Bordeaux Wine Official Classification of 1855
The Bordeaux Wine Official Classification of 1855 resulted from the 1855 Exposition Universelle de Paris, when Emperor Napoleon III requested a classification system for France's best Bordeaux wines that were to be on display for visitors from around the world. Brokers from the wine industry ranked the wines according to a château's reputation and trading price, which at that time was directly related to quality.
The wines were ranked in importance from first to fifth growths (crus). All of the red wines that made it on the list came from the Médoc region except for one: Château Haut-Brion from Graves. The white wines, then of much less importance than red wine, were limited to the sweet varieties of Sauternes and Barsac and were ranked only from superior first growth to second growth.

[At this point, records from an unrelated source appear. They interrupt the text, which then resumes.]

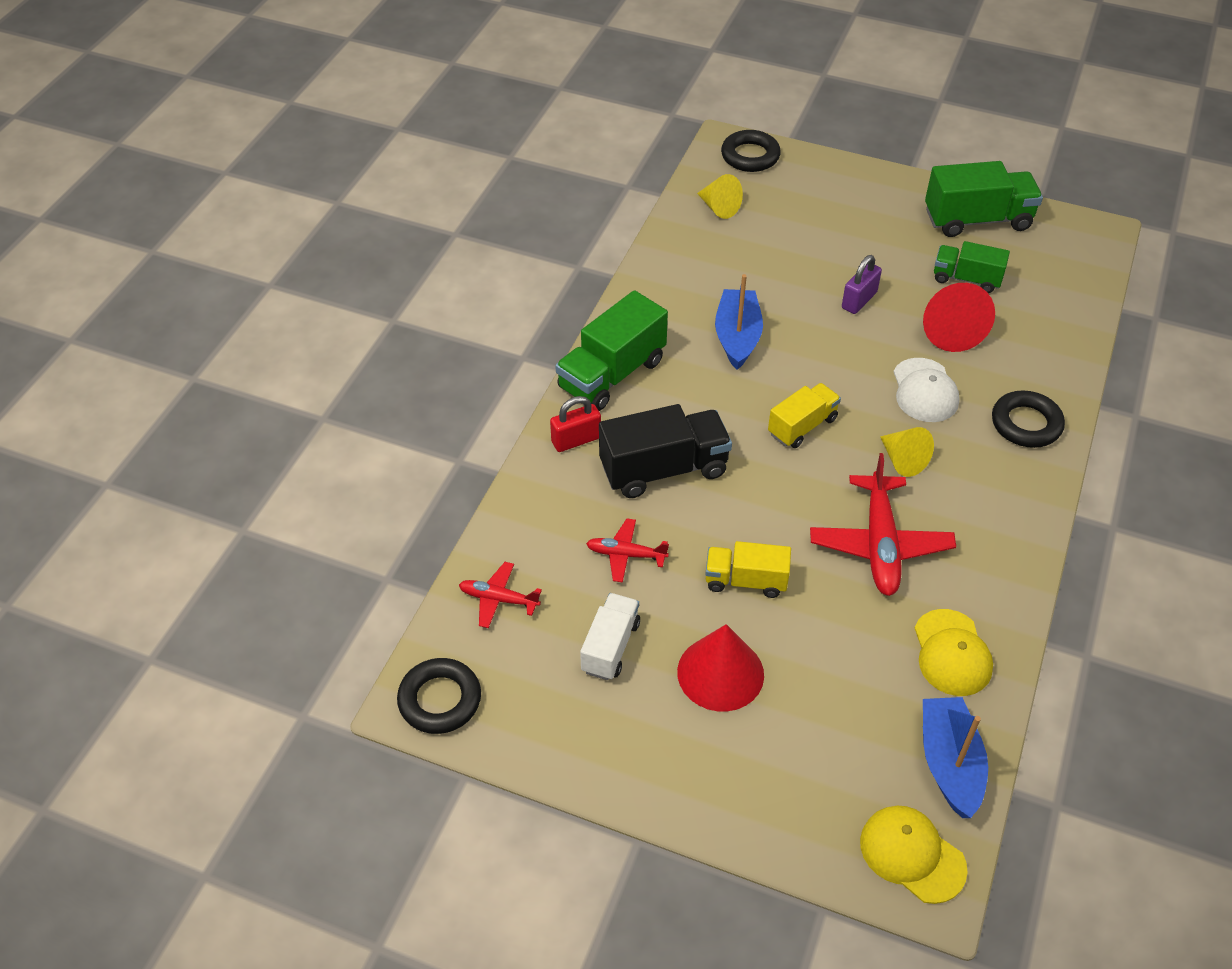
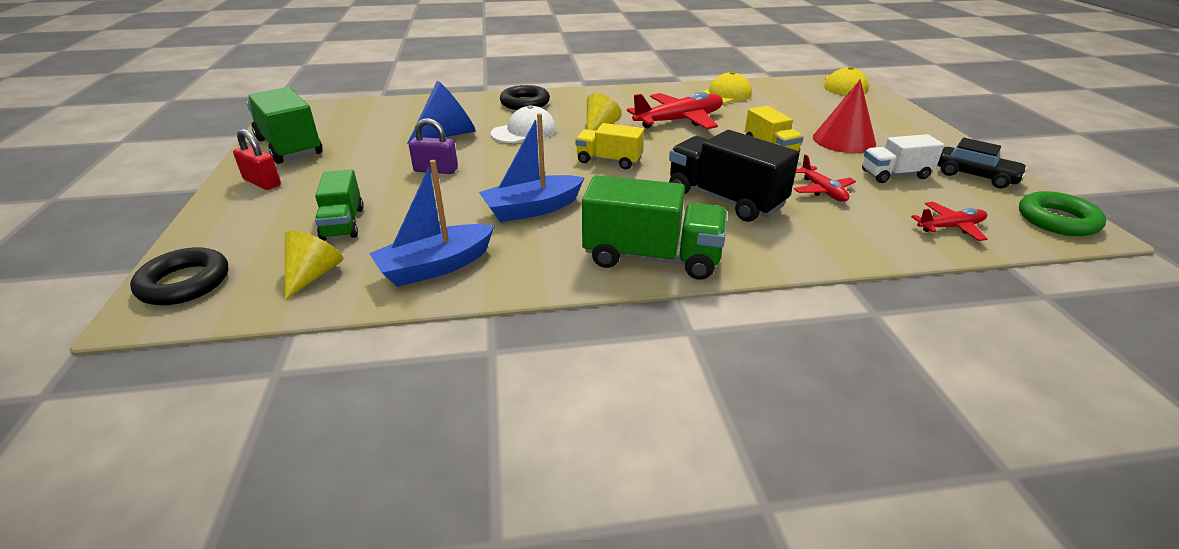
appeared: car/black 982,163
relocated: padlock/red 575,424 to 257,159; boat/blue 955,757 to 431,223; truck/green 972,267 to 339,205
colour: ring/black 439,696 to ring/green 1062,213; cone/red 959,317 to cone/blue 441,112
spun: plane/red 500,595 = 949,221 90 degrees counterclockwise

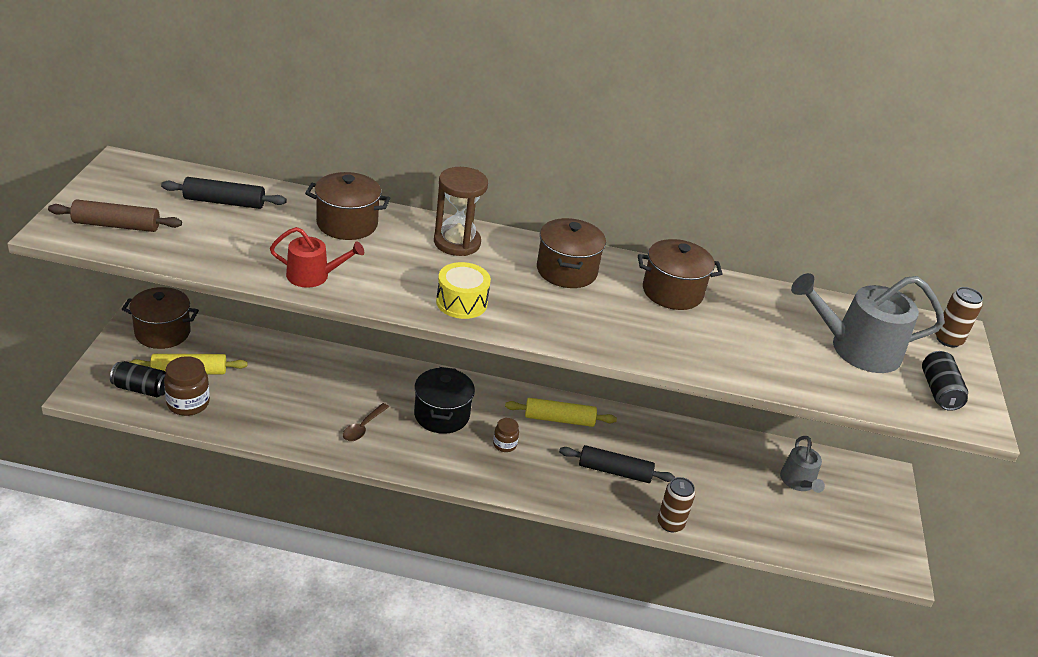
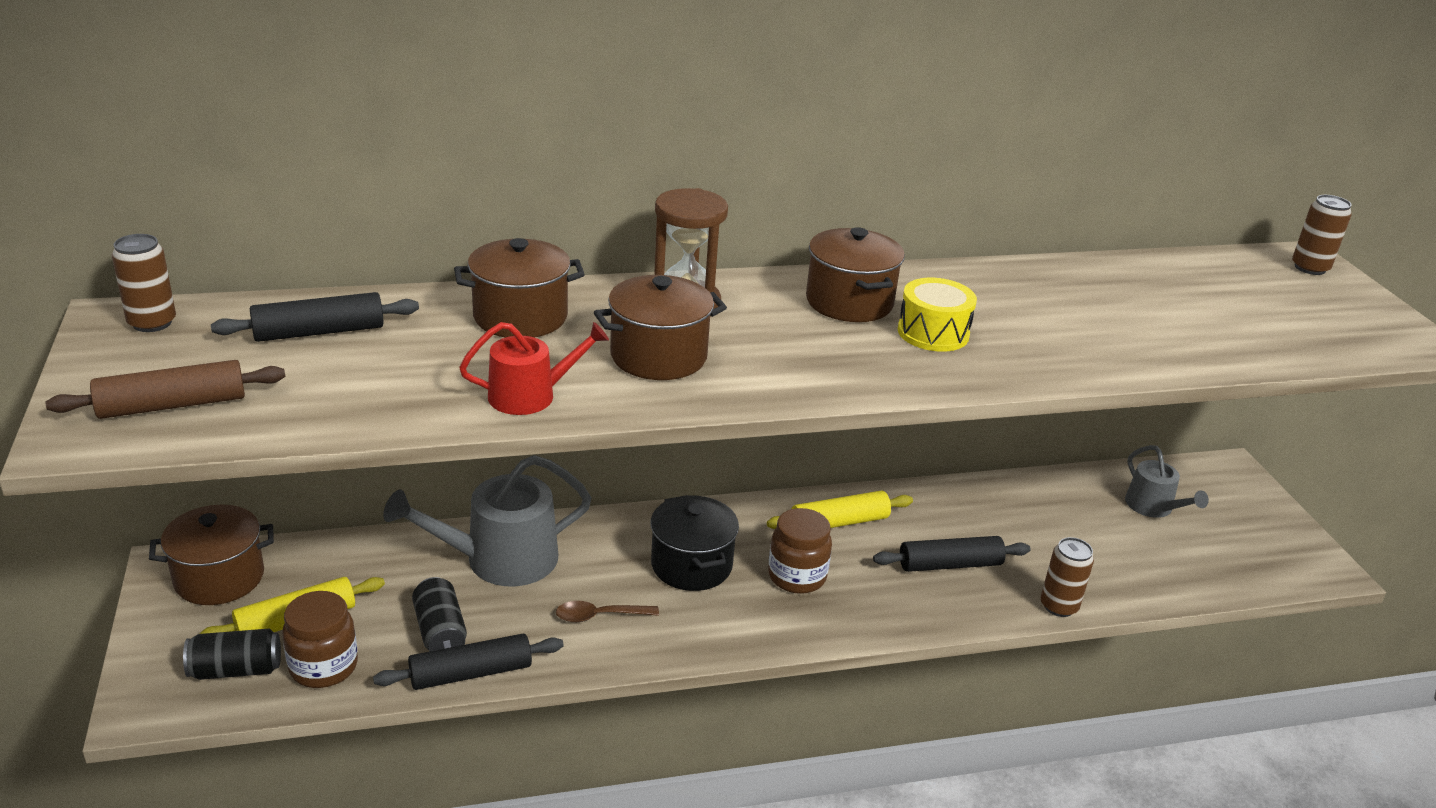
appeared: can/brown 144,283; rolling pin/black 468,662
relocated: drum/yellow 463,290 to 937,315; pot/brown 680,274 to 660,327; watering can/grey 868,323 to 487,520; can/black 945,381 to 439,614
spun: spoon/brown 366,422 = 607,611 75 degrees clockwise
size: jar/brown 506,435 = 800,551 x1.70

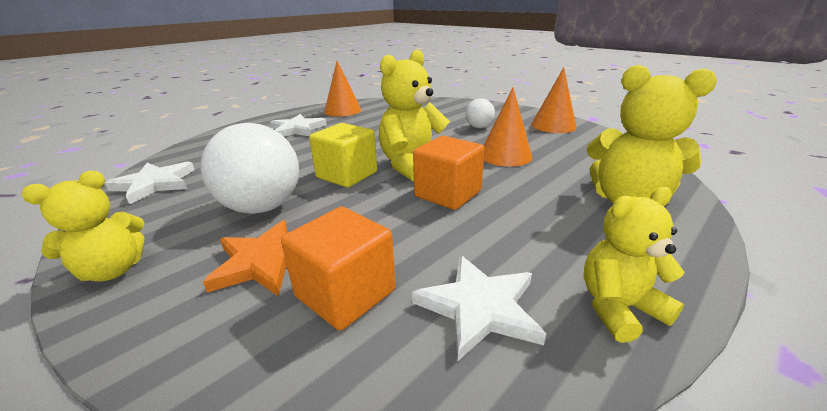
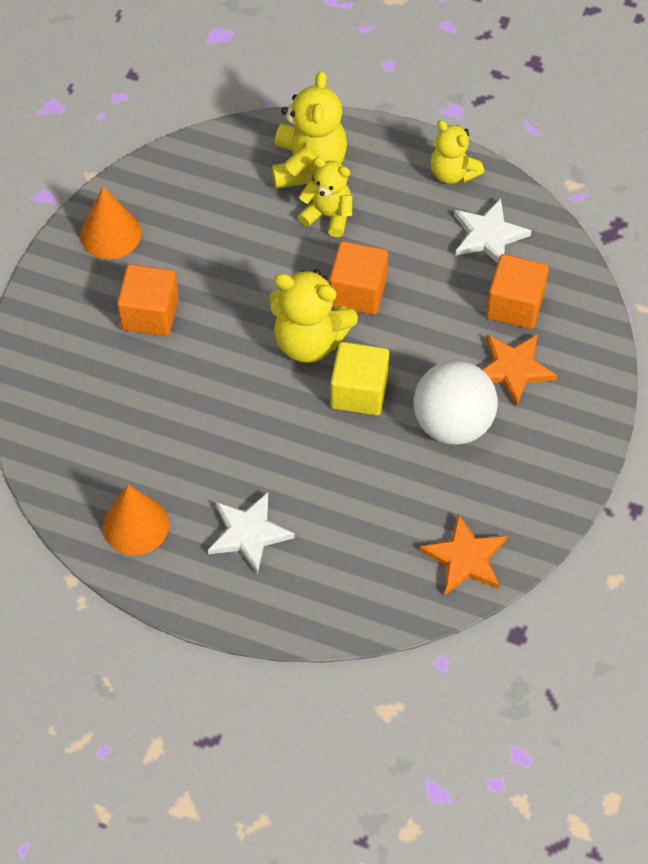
missing: cone/orange 508,127
relocated: teddy bear/yellow 83,226 to 325,197
exchanged: ball/white 480,113 to cube/orange 148,300
colour: star/white 150,182 to star/orange 463,554

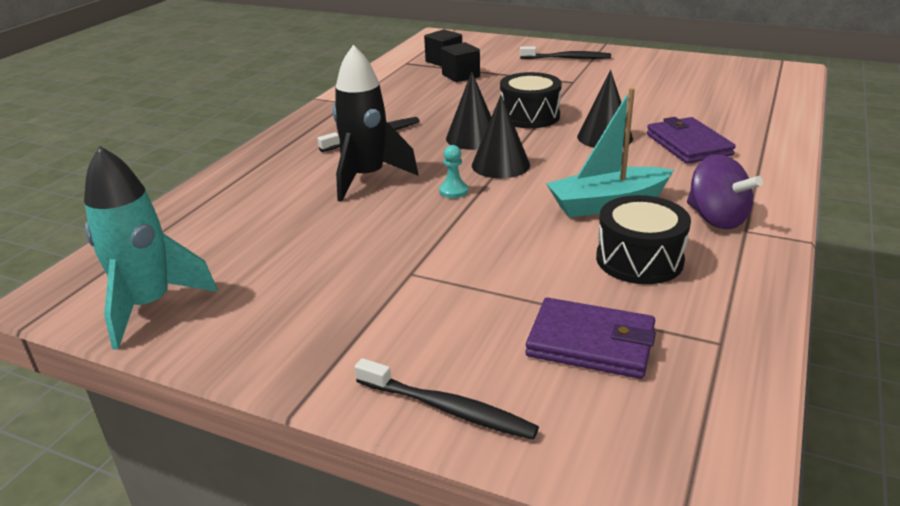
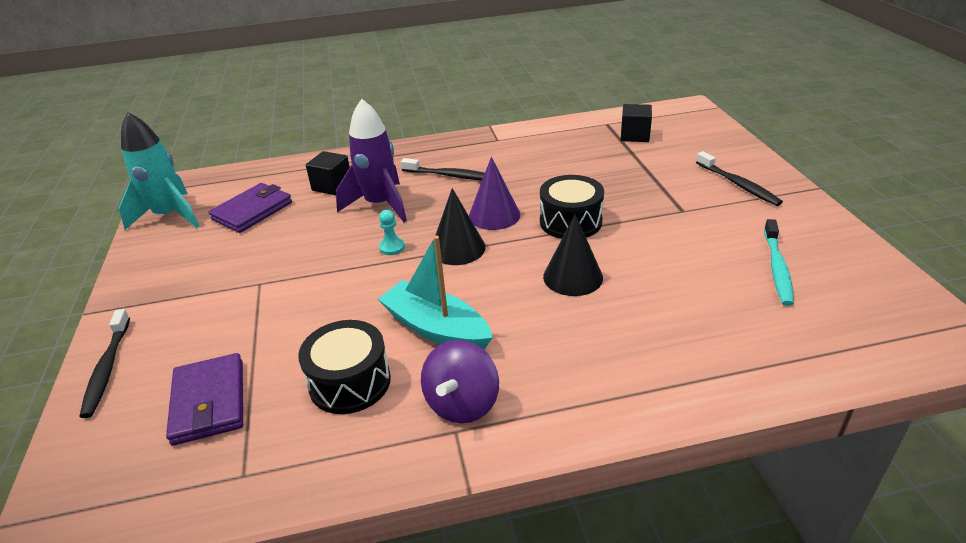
appeared: toothbrush/turquoise 779,262
relocated: cube/black 460,62 to 328,173; wallet/purple 691,140 to 250,208
colour: rocket/black 376,123 to rocket/purple 371,160; cone/black 468,111 to cone/purple 494,193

Changes to the classification[edit]
Within each category, the various châteaux are ranked in order of quality and only twice since the 1855 classification has there been a change: first when in 1856 Cantemerle was added as a fifth growth (having either been originally omitted by oversight or added as an afterthought, depending on which of the conflicting accounts is correct) and, more significantly, in 1973, when Château Mouton Rothschild was elevated from a second growth to a first growth vineyard after decades of intense lobbying by the powerful Philippe de Rothschild. A third, but less known "change", is the removal of Château Dubignon, a third growth from Margaux that was absorbed into the estate Château Malescot St. Exupéry.[1]
A superficial change is that since 1855, when only five of the estates were styled with the word "château" in their name, most Bordeaux wine estates now use this nomenclature.[2]
Critique[edit]
As a classification of châteaux, the actual vineyards owned by some wineries have expanded, shrunk and been divided without any reclassification, and considerable plots of valued terroir have changed ownership.[3] Indeed, it is a peculiarity of Bordeaux that as long as a vineyard parcel lies within the boundaries of the wine commune, it is eligible to be used by any chateau, independent of the quality of the parcel itself.[4]
Many wine critics have argued that the 1855 Classification became outdated and does not provide an accurate guide to the quality of the wines being made on each estate. Several proposals have been made for changes to the classification, and a bid for a revision was unsuccessfully attempted in 1960.[5] Alexis Lichine, a member of the 1960 revision panel, launched a campaign to implement changes that lasted over thirty years, in the process publishing several editions of his own unofficial classification and the Alexis Lichine's Guide to the Wines and Vineyards of France,[6] in which he devoted a chapter to the subject. In support of his argument, Lichine cited the case of Chateau Lynch-Bages, the Pauillac Fifth Growth that, through good management and by patiently collecting the best parcels as they come on the market, makes wine that in his view are worthy of a much higher classification.[4] Conversely, poor management can result in a significant decline in quality, as the example of Chateau Margaux shows—the wines it made in the 1960s and 1970s are widely regarded as far below what's expected of a First Growth.[7][8] Other critics have followed a similar suit, including Robert Parker who published a top 100 Bordeaux estates in 1985 and L'histoire de la vigne & du vin (English: The History of Wine and the Vine) by Bernard and Henri Enjalbert in 1989, as well as efforts made by Clive Coates (MW) and David Peppercorn (MW).[1][9][10] Ultimately nothing has come of them; the likely negative impact on prices for any downgraded châteaux and the 1855 establishment's political muscle are considered among the reasons.[11]
In March 2009, the British wine exchange Liv-ex released The Liv-ex Bordeaux Classification, a modern re-calculation of the 1855 classification, with an aim to apply the original method to the contemporary economical context.[12][13]
Many of the leading estates from the Médoc appellation that were not included in the 1855 classification are classified as Cru Bourgeois, a classification system that has been updated on a regular basis since 1932, banned in 2007,[14] but reinstated in 2010.[15][16]